When without argument in Kotlin - Time & Space Complexity

We want to understand how the time it takes to run a Kotlin when expression without an argument changes as we add more conditions.

How does the number of checks grow when we add more cases?

Analyze the time complexity of the following code snippet.

fun checkNumber(num: Int) {
    when {
        num < 0 -> println("Negative")
        num == 0 -> println("Zero")
        num > 0 -> println("Positive")
    }
}
    

This code checks a number against several conditions without using a direct argument in when.

Identify the loops, recursion, array traversals that repeat.

• Primary operation: The when expression checks each condition one by one.
• How many times: It checks conditions until one matches or all are checked.

As you add more conditions, the program checks more cases in order until it finds a match.

Number of Conditions (n)	Approx.

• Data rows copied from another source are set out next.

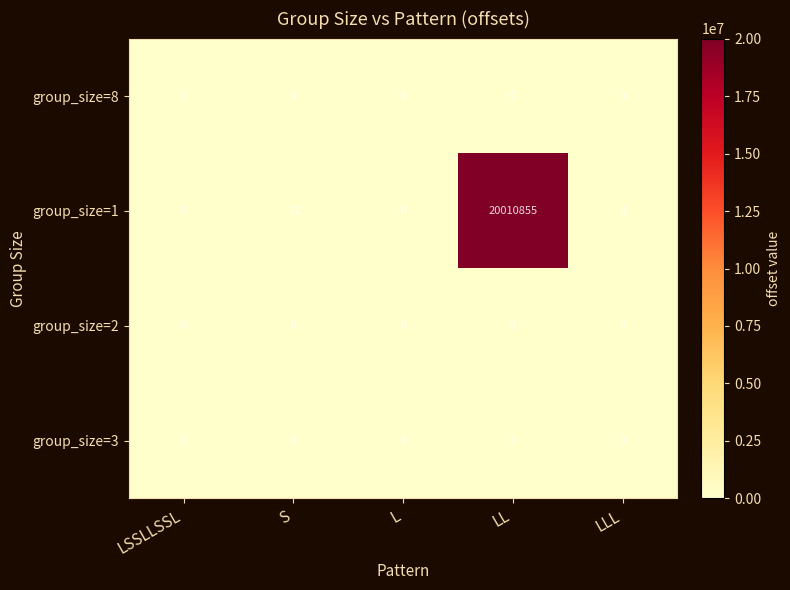

How many distinct data groups are displayed?

4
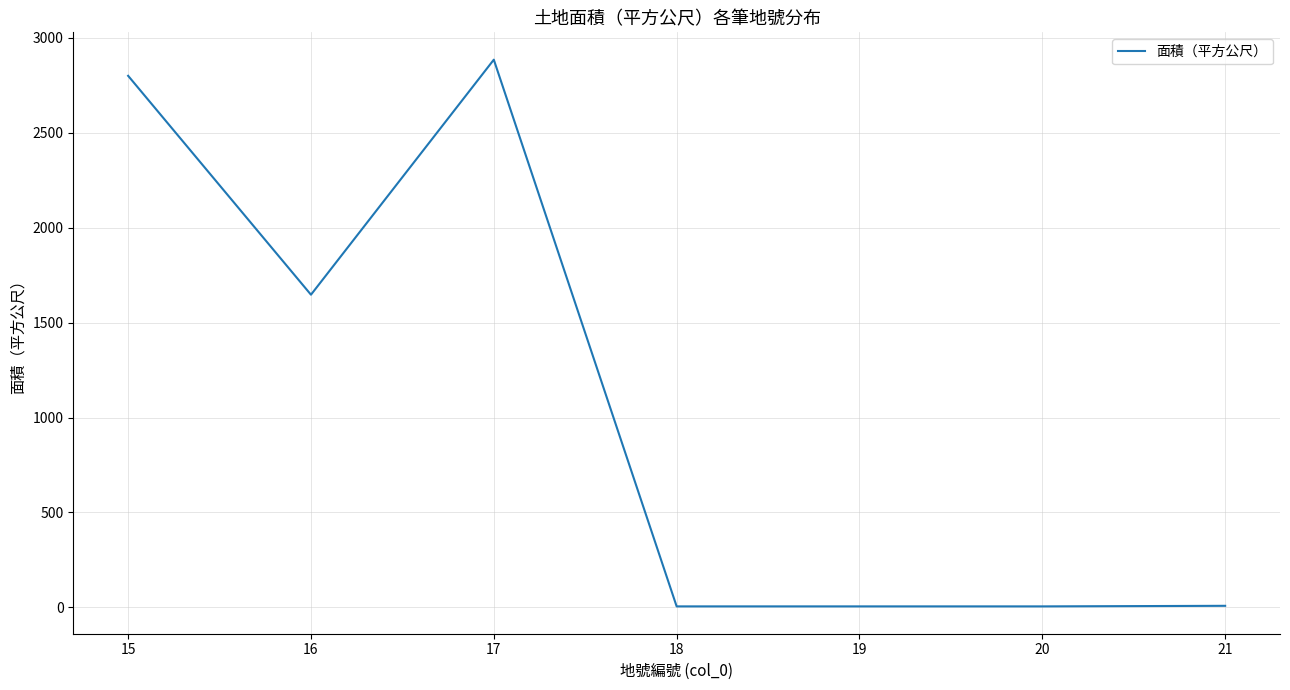

What is the smallest value displayed?

5.0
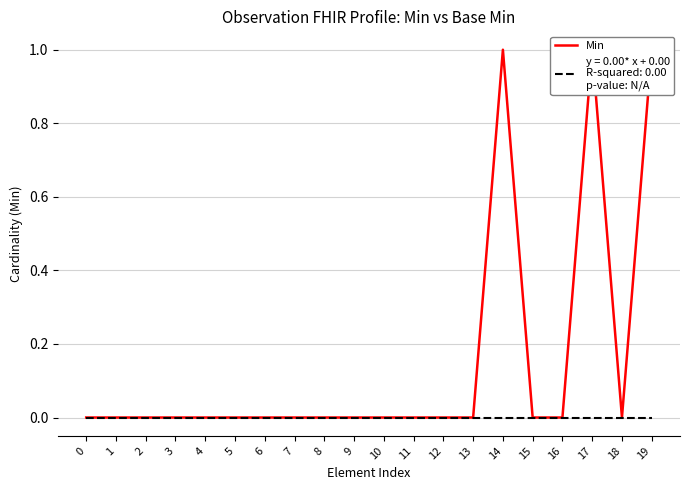

Does the chart display data point markers on the line(s)?

No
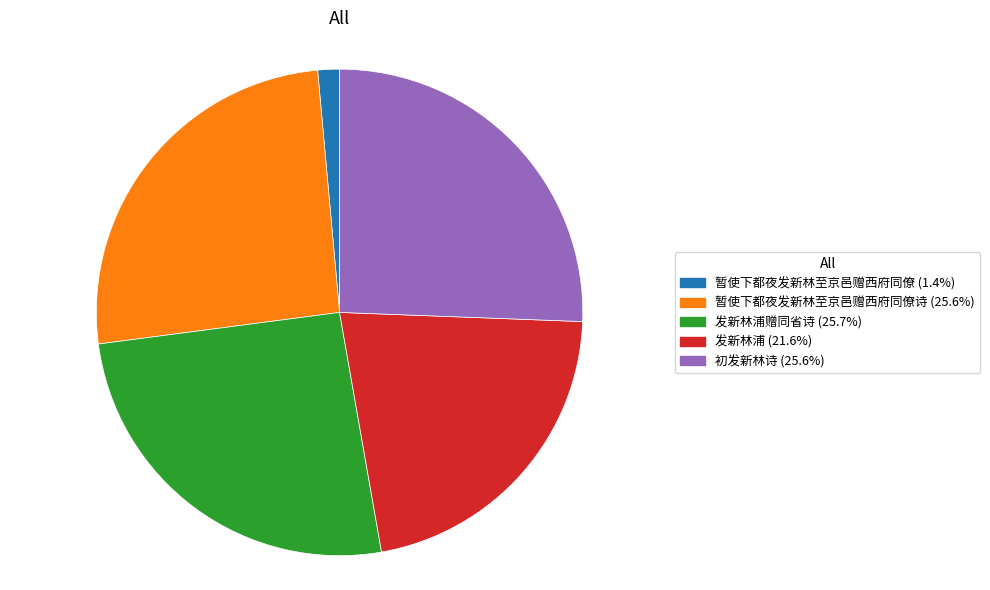

Is there any slice that represents more than half of the pie?

No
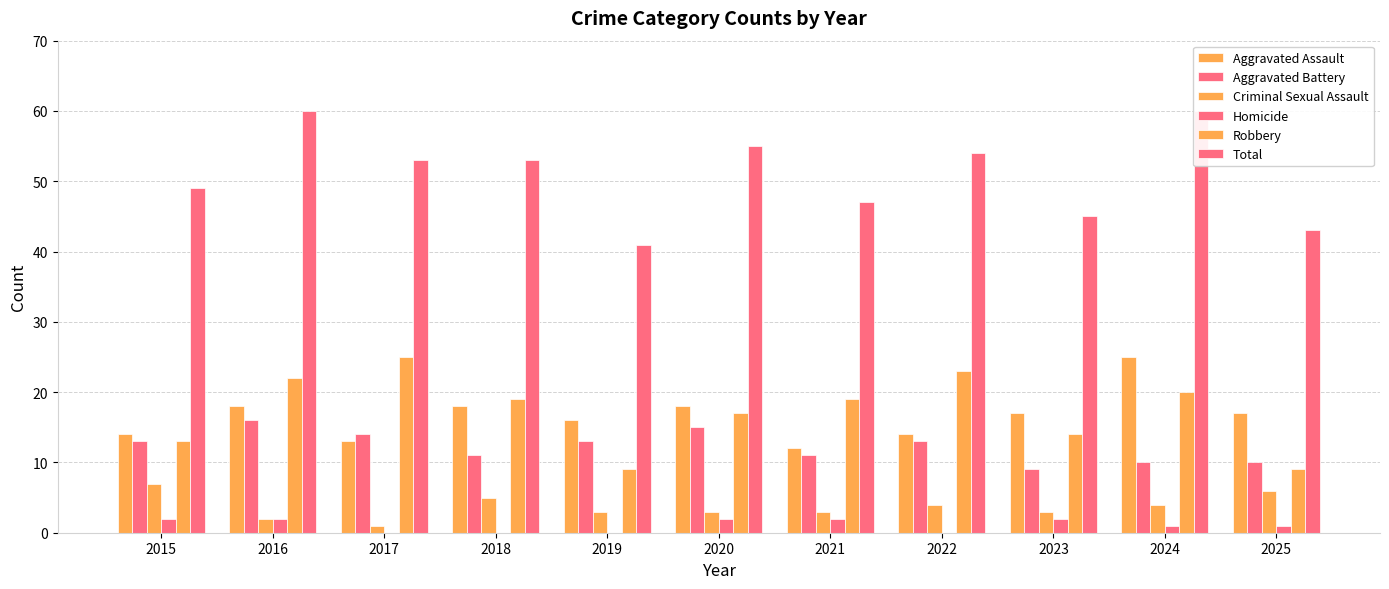

What is the difference between the maximum and minimum values in the Criminal Sexual Assault series?

6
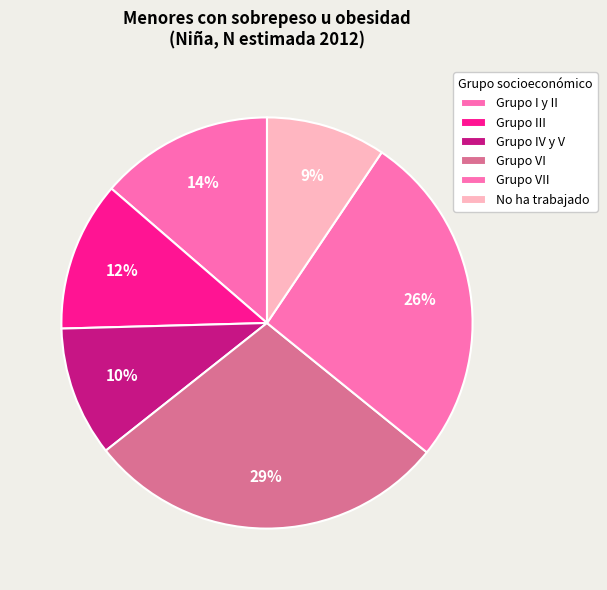

What is the total percentage of Grupo III and Grupo I y II?

25.4%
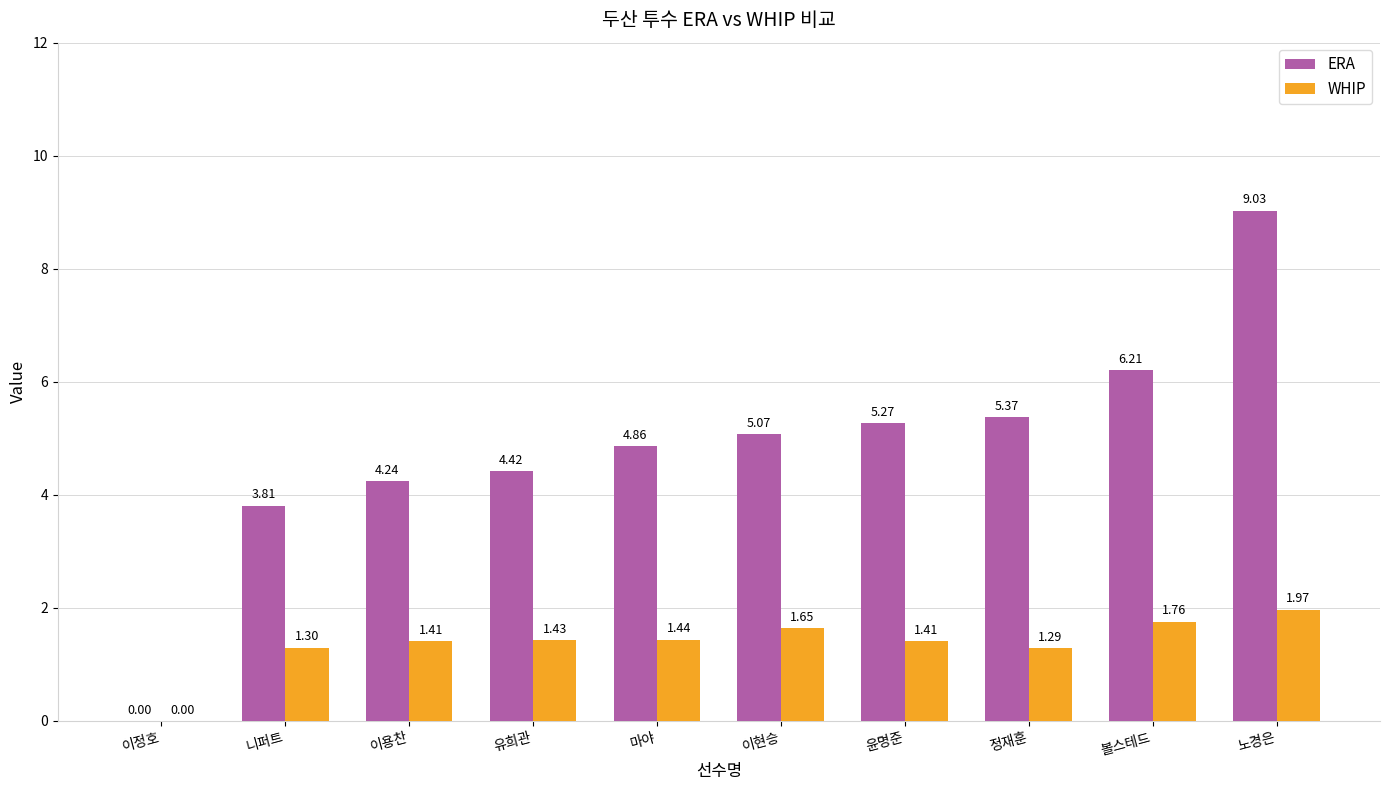

Which category has the highest value in the ERA series?

노경은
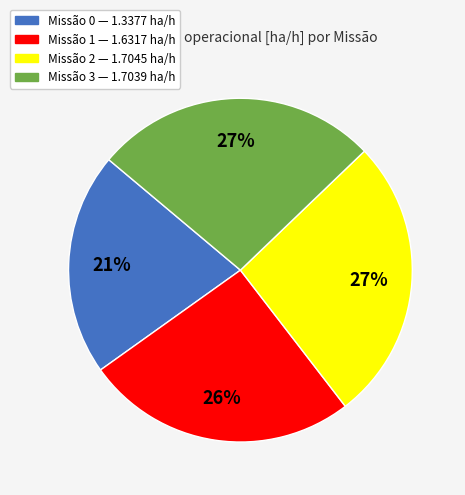

To the nearest percent, what is the difference between the largest and smallest slice percentages?

6%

Checks
3	Up to 3 checks
10	Up to 10 checks
100	Up to 100 checks

Pattern observation: The number of checks grows directly with the number of conditions.

Time Complexity: O(n)

This means the time to find a matching condition grows linearly as you add more conditions.

[X] Wrong: "The when without argument checks all conditions at once, so it is constant time."

[OK] Correct: Actually, it checks conditions one by one until it finds a match, so more conditions mean more checks.

Understanding how when without argument works helps you reason about condition checks and efficiency in Kotlin code, a useful skill for clear and efficient programming.

"What if the conditions were reordered so the most common case is first? How would the time complexity be affected in practice?"